Thursday 5 September 2013

Intel pushes speed, reliability claims with its new MXC cable

IDG News Service - An optical interconnect introduced by Intel on Wednesday may someday slim down cabling throughout data centers if the company can get enough vendors to mass-produce it.

The interconnect, which Intel is calling MXC, is designed to offer high speed with a long reach and a relatively low cost. Intel developed MXC with Corning and showed it off at a press event in San Francisco. Its next goal is to publish the MXC specification so fiber manufacturers can start using it to develop new products, said Victor Krutul, director of business development and marketing at Intel's Silicon Photonics Operation.

MXC is protocol-agnostic and could be used for network links throughout a data center, over technologies that could include Terabit Ethernet, Krutul said. At Wednesday's event, Intel used it to connect two trays of microservers to each other in a demonstration rack. The fiber could also be used to link servers to a top-of-rack switch, connect a series of those switches to a bigger switch at the end of a row, or form the backbone of the data-center network, Krutul said.

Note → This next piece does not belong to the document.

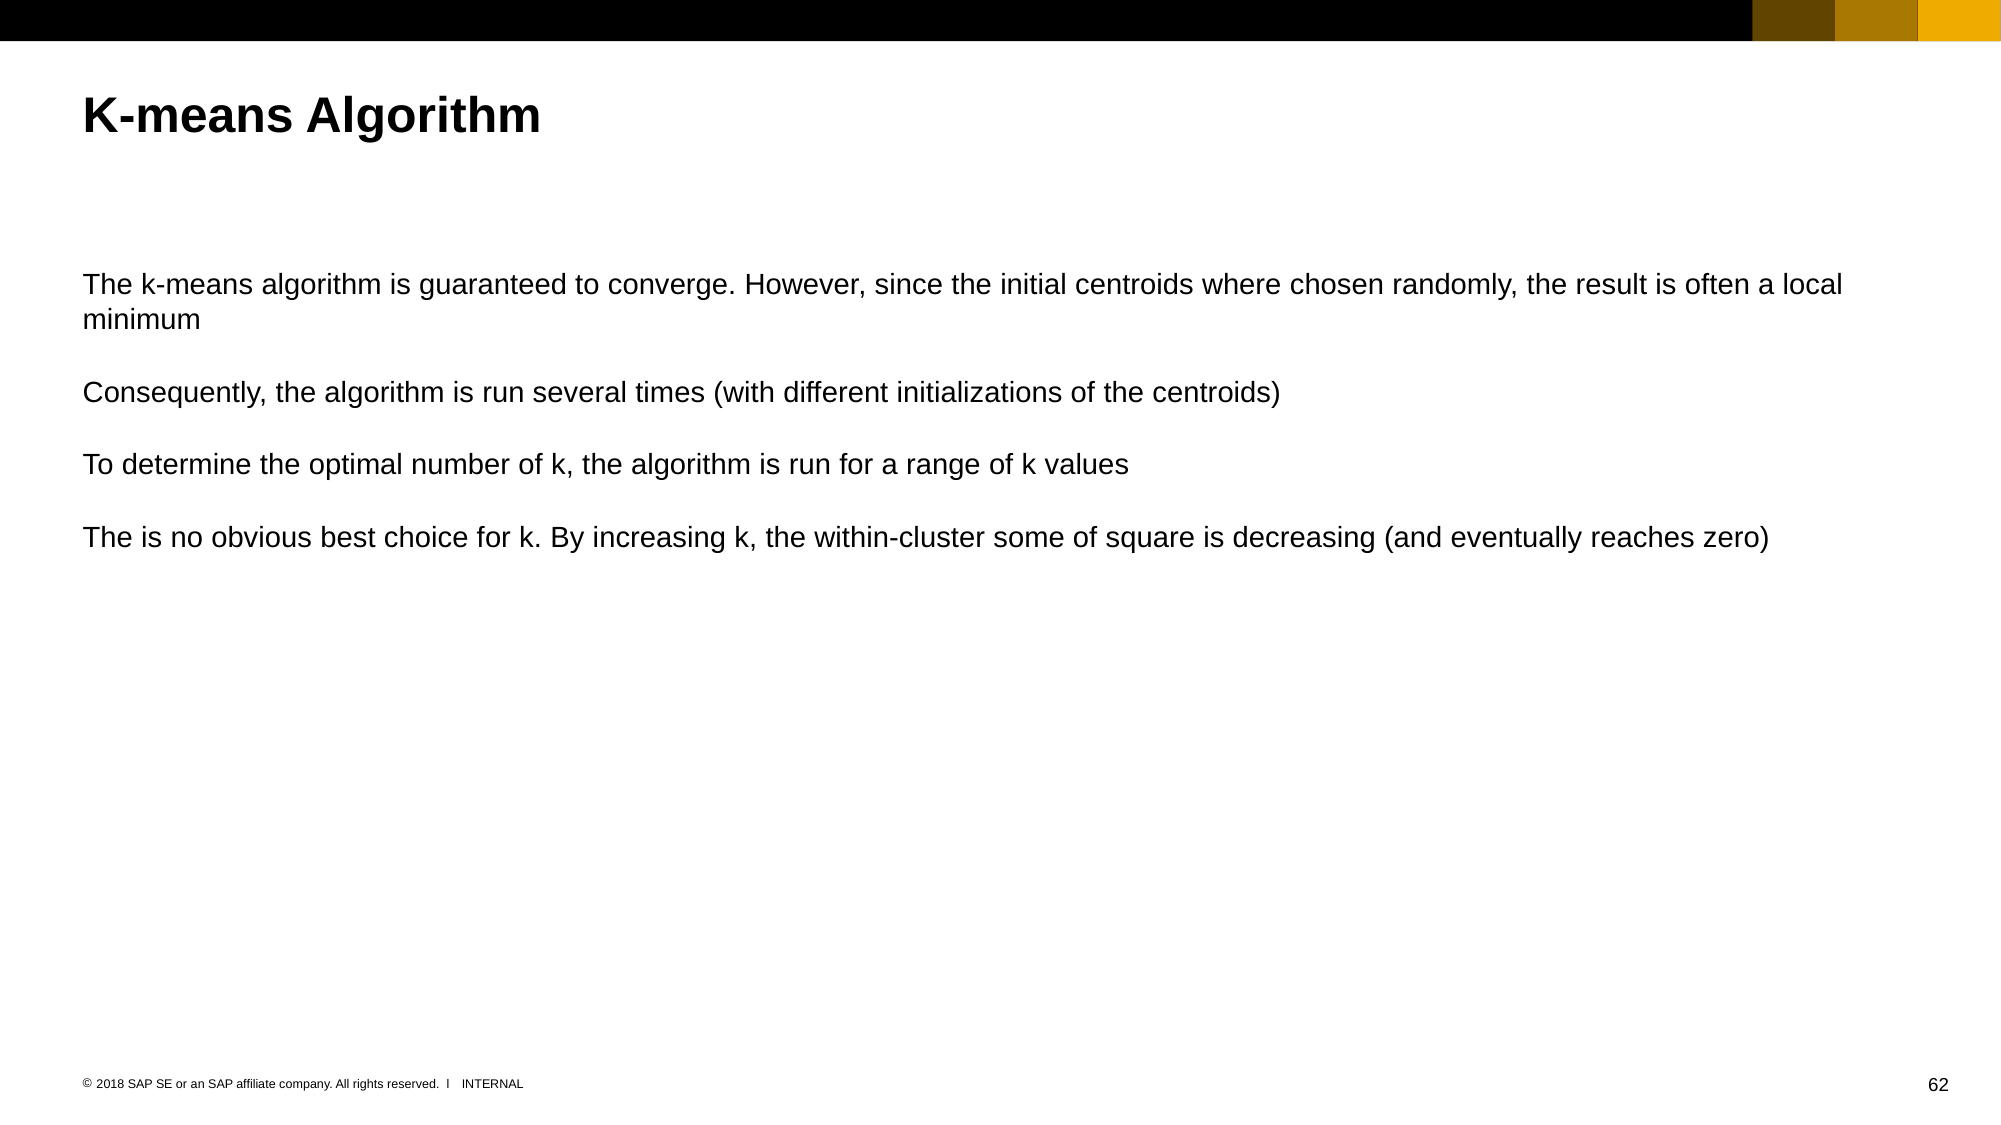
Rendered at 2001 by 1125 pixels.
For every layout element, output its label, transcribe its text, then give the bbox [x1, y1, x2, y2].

title K-means Algorithm [82, 82, 1918, 144]
list The k-means algorithm is guaranteed to converge. However, since the initial centroids where chosen randomly, the result is often a local minimum Consequently, the algorithm is run several times (with different initializations of the centroids) To determine the optimal number of k, the algorithm is run for a range of k values The is no obvious best choice for k. By increasing k, the within-cluster some of square is decreasing (and eventually reaches zero) [82, 265, 1918, 1040]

A key application where MXC may be needed is so-called rack-level computing, where the various components found in servers are separated and packed in large numbers into rack units of their own, Krutul said. Rack-level computing needs to bring together parts distributed throughout a data center, an ideal fit for MXC's range and speed, he said.

Intel gave a few details about MXC in its description of a session at next week's Intel Developer Forum. The announcement on Wednesday came alongside other signs that the company is making another push into networking, a market where it has had mixed results. Intel also announced the Atom C2000 low-power processor line, which will come in system-on-a-chip variants for switches and routers, among other uses.

MXC can carry 25Gbps (bits per second) on each fiber over a distance of 300 meters, a combination of speed and range that today's most comparable fiber technology, VCSEL (vertical cavity surface-emitting laser), can't achieve, said Ken Chong, an Intel silicon photonics product line manager. VCSEL offers 10Gbps over 300 meters now, but at 25Gbps it can only go 100 meters or less, he said.

As many as 64 fibers can be bundled into one MXC cable, bringing its total capacity to as much as 1.6Tbps, Krutul said. That means MXC can be used for the 10Gbps connections commonly used in data centers today as well as newer 40Gbps and 100Gbps versions, up to the Terabit Ethernet that Ethernet researchers envision in the future, he said. Other protocols, such as PCI Express, could also ride over MXC fiber. MXC components convert the electronic signals at each end of a connection into optical signals, then back again at the other end.